Copy the data below word for word. Begin at the line that contains "genus: Sinningia" and stop after the line that contains "state / province: Putumayo".

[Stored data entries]
»»

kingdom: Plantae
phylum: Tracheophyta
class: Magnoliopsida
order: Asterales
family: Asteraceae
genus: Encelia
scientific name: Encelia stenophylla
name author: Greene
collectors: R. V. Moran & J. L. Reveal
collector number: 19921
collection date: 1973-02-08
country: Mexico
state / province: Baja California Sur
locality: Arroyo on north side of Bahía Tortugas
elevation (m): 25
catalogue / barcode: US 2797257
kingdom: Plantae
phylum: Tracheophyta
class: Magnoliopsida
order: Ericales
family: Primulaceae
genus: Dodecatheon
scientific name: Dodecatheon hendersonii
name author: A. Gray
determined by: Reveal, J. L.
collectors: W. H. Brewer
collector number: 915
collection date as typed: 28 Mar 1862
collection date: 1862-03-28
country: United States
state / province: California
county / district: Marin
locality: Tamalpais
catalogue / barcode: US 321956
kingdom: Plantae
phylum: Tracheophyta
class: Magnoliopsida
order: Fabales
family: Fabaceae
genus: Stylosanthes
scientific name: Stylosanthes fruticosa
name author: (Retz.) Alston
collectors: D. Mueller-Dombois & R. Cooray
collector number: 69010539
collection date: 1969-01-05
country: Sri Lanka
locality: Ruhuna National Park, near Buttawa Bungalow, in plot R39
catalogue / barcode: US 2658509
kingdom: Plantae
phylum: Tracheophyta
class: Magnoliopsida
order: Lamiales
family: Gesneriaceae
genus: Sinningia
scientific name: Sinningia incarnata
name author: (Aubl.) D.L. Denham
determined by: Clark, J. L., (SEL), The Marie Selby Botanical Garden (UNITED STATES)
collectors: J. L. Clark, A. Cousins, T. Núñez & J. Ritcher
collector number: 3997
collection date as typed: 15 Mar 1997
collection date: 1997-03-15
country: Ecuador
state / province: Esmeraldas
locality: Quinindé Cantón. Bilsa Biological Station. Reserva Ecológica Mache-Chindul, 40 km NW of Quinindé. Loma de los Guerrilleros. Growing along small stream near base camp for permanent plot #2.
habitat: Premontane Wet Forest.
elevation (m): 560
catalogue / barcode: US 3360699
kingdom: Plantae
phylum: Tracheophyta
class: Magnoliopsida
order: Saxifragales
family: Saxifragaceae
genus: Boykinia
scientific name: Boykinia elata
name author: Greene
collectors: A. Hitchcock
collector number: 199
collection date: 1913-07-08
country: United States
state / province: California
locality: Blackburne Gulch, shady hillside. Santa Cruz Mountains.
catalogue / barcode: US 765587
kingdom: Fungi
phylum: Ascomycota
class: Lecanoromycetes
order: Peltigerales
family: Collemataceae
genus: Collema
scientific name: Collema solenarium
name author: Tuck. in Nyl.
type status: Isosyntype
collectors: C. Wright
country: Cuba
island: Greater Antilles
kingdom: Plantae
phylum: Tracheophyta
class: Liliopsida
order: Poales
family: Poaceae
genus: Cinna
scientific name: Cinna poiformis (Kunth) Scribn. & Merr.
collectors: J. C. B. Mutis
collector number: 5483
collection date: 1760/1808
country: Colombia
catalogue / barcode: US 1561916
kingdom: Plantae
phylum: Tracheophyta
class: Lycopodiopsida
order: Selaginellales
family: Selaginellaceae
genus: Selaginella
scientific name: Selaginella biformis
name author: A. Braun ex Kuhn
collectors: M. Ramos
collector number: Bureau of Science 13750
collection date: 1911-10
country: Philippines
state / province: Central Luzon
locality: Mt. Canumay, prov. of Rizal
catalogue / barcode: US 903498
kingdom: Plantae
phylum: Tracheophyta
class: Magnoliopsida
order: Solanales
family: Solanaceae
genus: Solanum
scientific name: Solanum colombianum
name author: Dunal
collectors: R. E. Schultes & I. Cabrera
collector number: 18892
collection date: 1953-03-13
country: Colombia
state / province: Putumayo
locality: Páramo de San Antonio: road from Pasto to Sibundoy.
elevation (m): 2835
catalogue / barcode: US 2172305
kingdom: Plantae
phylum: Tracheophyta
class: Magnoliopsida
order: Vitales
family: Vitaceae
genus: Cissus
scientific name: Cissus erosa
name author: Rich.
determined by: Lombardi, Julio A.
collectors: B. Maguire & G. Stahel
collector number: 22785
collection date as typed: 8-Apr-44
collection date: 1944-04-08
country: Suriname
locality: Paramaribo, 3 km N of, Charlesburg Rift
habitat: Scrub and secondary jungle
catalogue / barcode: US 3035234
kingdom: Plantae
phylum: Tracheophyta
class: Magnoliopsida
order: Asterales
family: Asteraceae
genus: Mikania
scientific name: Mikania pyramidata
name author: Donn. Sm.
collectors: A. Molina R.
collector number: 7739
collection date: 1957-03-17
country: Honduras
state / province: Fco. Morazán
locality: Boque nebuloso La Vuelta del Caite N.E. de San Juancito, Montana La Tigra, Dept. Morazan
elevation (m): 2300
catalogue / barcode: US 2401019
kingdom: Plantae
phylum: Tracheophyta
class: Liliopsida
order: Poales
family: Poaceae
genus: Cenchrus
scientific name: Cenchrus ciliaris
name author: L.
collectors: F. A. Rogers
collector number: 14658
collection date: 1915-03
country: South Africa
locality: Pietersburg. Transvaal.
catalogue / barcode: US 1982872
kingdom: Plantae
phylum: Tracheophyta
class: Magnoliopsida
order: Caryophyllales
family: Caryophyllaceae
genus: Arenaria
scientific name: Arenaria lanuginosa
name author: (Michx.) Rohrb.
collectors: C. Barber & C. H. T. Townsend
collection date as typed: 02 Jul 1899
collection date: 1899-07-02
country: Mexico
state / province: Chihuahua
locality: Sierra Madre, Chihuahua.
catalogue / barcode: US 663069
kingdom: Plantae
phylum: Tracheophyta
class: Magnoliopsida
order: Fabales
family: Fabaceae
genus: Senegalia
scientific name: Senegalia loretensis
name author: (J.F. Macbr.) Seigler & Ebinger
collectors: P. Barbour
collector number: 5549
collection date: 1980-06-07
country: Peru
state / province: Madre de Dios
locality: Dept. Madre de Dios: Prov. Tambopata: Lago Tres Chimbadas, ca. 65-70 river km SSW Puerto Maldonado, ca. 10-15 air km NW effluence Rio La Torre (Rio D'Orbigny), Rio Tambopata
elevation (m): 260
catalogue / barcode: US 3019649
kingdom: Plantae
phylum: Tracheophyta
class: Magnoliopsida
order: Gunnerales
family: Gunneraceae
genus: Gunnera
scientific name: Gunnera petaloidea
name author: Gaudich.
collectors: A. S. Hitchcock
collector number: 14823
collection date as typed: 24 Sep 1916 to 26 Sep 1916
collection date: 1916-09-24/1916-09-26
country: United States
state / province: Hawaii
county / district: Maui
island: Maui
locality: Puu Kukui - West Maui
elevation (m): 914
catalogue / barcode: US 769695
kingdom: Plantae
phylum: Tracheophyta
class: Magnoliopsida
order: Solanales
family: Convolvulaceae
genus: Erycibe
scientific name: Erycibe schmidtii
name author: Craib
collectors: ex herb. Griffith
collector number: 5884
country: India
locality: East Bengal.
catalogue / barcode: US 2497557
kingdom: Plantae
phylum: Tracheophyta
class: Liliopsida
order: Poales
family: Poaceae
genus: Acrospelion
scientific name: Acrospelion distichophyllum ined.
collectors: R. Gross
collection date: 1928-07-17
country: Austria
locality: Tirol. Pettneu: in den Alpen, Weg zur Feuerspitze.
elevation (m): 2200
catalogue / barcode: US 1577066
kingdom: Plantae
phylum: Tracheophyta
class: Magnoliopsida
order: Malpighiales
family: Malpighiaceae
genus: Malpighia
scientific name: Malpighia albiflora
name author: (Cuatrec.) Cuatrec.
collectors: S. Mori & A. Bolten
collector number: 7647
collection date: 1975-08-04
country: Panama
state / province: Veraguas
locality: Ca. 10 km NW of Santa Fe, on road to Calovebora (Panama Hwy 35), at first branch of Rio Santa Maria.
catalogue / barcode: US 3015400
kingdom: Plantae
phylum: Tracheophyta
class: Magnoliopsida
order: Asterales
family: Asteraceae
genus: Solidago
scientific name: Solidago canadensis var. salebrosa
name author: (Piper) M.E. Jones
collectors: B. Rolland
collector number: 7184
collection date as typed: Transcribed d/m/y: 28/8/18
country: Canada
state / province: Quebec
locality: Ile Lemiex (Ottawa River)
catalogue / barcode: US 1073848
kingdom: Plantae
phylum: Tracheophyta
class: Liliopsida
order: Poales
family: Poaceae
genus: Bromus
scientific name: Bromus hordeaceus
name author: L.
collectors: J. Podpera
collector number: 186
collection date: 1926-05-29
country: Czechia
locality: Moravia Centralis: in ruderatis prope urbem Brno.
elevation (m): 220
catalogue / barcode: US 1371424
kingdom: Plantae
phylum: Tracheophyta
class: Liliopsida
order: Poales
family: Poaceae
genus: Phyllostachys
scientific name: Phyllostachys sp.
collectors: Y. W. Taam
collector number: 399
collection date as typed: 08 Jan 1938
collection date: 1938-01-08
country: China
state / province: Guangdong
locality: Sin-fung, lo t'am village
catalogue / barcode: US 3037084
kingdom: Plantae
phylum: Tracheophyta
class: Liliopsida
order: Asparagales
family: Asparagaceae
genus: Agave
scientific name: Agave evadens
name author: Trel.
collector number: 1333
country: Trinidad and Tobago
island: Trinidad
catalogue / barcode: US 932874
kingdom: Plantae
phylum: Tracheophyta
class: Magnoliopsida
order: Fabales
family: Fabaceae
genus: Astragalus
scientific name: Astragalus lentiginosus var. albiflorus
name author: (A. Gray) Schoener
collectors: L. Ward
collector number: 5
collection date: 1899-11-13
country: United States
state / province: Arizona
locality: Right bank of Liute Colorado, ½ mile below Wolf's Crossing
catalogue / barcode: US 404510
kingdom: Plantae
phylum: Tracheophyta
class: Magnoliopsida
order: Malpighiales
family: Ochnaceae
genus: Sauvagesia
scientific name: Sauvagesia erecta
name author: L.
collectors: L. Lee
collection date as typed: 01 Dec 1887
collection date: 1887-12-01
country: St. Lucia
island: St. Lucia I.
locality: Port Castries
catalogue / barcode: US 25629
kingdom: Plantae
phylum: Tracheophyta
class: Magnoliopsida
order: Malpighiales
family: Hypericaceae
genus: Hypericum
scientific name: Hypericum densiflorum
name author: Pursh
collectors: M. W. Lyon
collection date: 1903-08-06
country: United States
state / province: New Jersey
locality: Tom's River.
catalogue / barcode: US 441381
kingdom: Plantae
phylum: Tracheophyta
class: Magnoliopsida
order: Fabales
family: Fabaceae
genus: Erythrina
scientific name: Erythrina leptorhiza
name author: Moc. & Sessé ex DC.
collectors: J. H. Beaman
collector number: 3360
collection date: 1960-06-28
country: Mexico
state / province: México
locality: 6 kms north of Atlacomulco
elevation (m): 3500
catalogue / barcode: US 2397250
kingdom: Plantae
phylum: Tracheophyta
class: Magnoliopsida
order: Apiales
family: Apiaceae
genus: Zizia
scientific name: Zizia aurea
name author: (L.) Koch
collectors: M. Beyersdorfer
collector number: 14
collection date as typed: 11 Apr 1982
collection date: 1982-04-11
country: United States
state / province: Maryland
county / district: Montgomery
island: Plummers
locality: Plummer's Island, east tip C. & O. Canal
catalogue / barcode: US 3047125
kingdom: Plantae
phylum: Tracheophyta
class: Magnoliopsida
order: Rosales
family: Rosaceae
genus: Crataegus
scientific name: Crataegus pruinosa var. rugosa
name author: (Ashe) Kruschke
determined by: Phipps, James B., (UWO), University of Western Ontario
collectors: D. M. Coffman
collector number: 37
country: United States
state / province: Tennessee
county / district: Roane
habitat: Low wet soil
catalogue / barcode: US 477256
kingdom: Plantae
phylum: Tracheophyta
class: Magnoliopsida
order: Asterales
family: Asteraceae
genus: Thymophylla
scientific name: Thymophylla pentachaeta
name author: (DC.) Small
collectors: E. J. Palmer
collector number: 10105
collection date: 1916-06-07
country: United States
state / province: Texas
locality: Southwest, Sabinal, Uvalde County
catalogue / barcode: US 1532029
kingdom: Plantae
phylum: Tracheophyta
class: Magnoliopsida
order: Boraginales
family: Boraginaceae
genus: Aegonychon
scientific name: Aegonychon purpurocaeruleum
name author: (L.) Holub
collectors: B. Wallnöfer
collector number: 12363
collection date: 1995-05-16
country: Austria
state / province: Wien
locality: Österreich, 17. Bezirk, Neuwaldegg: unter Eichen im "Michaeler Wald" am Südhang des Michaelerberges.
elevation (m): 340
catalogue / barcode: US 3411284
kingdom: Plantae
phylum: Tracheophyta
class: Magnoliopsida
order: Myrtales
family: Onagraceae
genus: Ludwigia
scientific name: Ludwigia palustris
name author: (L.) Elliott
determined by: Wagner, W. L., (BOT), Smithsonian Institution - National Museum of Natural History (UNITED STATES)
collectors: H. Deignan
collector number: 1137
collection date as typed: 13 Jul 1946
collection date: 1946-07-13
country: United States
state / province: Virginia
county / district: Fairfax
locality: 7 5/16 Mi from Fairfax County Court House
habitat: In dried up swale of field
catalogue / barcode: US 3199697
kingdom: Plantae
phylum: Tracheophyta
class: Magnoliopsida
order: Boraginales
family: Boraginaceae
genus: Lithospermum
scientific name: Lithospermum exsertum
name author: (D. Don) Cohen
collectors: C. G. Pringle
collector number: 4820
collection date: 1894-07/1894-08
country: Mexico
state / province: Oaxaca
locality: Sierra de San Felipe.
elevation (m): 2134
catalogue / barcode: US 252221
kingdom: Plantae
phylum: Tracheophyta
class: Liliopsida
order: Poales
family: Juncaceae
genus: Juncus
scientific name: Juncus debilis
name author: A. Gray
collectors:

««

TASK ANSWER
genus: Sinningia
scientific name: Sinningia incarnata
name author: (Aubl.) D.L. Denham
determined by: Clark, J. L., (SEL), The Marie Selby Botanical Garden (UNITED STATES)
collectors: J. L. Clark, A. Cousins, T. Núñez & J. Ritcher
collector number: 3997
collection date as typed: 15 Mar 1997
collection date: 1997-03-15
country: Ecuador
state / province: Esmeraldas
locality: Quinindé Cantón. Bilsa Biological Station. Reserva Ecológica Mache-Chindul, 40 km NW of Quinindé. Loma de los Guerrilleros. Growing along small stream near base camp for permanent plot #2.
habitat: Premontane Wet Forest.
elevation (m): 560
catalogue / barcode: US 3360699
kingdom: Plantae
phylum: Tracheophyta
class: Magnoliopsida
order: Saxifragales
family: Saxifragaceae
genus: Boykinia
scientific name: Boykinia elata
name author: Greene
collectors: A. Hitchcock
collector number: 199
collection date: 1913-07-08
country: United States
state / province: California
locality: Blackburne Gulch, shady hillside. Santa Cruz Mountains.
catalogue / barcode: US 765587
kingdom: Fungi
phylum: Ascomycota
class: Lecanoromycetes
order: Peltigerales
family: Collemataceae
genus: Collema
scientific name: Collema solenarium
name author: Tuck. in Nyl.
type status: Isosyntype
collectors: C. Wright
country: Cuba
island: Greater Antilles
kingdom: Plantae
phylum: Tracheophyta
class: Liliopsida
order: Poales
family: Poaceae
genus: Cinna
scientific name: Cinna poiformis (Kunth) Scribn. & Merr.
collectors: J. C. B. Mutis
collector number: 5483
collection date: 1760/1808
country: Colombia
catalogue / barcode: US 1561916
kingdom: Plantae
phylum: Tracheophyta
class: Lycopodiopsida
order: Selaginellales
family: Selaginellaceae
genus: Selaginella
scientific name: Selaginella biformis
name author: A. Braun ex Kuhn
collectors: M. Ramos
collector number: Bureau of Science 13750
collection date: 1911-10
country: Philippines
state / province: Central Luzon
locality: Mt. Canumay, prov. of Rizal
catalogue / barcode: US 903498
kingdom: Plantae
phylum: Tracheophyta
class: Magnoliopsida
order: Solanales
family: Solanaceae
genus: Solanum
scientific name: Solanum colombianum
name author: Dunal
collectors: R. E. Schultes & I. Cabrera
collector number: 18892
collection date: 1953-03-13
country: Colombia
state / province: Putumayo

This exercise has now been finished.